Symptomatic presentation as a predictor of recurrence in gastroenteropancreatic neuroendocrine tumors: A single institution experience over 15 years
2016
Background and Objectives
The prognostic implication of symptomatic presentation of gastroenteropancreatic neuroendocrine tumors (GEP-NETs) remains unclear.
Methods
Patients who underwent resection of nonfunctional GEP-NETs (2000–2014) were analyzed. Primary outcomes were overall survival (OS) and distant recurrence-free survival (RFS).
Results
Symptomatic presentation was seen in 208 (61%) of 339 patients and was associated with younger age (55 vs. 59 yrs, P = 0.001), higher tumor grade (38% vs. 21%, P = 0.027), presence of lymphovascular invasion (58% vs. 33%, P < 0.001), presence of perineural invasion (54% vs. 29%, P = 0.002), and advanced disease (T3/T4/N1/M1 [63% vs. 44%, P = 0.002]), but not tumor size (2.6 vs. 2.5 cm, P = 0.74). Symptomatic presentation was associated with decreased 3-yr distant-RFS (80% vs. 89%, P = 0.012), but not OS. When accounting for adverse features, symptomatic presentation remained independently associated with reduced distant-RFS (HR 3.51, P = 0.007).
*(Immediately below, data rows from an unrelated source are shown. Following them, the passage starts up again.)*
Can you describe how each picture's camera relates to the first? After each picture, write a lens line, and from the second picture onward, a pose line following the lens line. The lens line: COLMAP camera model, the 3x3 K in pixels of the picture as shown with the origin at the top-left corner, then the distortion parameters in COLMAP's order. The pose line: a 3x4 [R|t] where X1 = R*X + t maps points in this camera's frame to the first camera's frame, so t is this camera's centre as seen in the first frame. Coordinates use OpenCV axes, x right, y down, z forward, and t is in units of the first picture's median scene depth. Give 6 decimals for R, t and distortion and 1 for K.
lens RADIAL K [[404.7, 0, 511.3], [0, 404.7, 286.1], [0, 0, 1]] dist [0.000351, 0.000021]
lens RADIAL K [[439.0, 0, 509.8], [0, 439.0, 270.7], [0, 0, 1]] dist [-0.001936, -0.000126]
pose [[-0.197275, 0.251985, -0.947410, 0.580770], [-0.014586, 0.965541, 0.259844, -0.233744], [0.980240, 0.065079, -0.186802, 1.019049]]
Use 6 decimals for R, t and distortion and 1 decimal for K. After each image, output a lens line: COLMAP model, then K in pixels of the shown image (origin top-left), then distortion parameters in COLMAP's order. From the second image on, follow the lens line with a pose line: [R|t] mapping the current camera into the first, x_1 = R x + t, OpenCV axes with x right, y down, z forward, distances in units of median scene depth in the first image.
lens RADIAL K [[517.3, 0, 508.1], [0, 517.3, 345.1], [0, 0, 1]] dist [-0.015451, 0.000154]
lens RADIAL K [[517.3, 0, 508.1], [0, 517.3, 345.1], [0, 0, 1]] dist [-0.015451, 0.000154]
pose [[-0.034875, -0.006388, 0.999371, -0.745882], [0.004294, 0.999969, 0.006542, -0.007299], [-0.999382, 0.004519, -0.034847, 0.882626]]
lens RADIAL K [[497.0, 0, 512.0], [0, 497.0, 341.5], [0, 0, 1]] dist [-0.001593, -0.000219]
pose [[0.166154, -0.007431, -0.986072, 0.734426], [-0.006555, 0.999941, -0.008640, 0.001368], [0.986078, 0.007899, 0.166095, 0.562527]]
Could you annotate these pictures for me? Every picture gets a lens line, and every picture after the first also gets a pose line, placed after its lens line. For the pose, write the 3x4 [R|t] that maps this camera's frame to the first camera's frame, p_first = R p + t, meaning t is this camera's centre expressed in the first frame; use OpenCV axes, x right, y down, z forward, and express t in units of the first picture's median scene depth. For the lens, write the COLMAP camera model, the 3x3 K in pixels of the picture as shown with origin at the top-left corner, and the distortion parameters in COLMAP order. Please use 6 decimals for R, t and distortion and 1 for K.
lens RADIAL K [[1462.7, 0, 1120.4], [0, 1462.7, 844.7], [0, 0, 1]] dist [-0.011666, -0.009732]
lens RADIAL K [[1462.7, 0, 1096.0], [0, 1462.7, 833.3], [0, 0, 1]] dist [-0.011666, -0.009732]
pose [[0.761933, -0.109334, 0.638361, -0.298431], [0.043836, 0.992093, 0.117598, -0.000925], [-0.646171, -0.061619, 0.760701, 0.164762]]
On subgroup-analysis of advanced disease patients, symptomatology was associated with reduced 3-yr distant-RFS (67% vs. 79%, P = 0.012) and persisted as an independent risk-factor for decreased distant-RFS (HR 3.01, P = 0.027).
Conclusions
Symptomatic presentation of GEP-NETs is associated with aggressive features and worse distant-RFS. Trials assessing adjuvant therapy for advanced GEP-NETs are needed, and symptomatic presentation may be considered as one inclusion criterion. Following resection, symptomatic presentation should be taken into account when planning surveillance. J. Surg. Oncol. © 2016 Wiley Periodicals, Inc.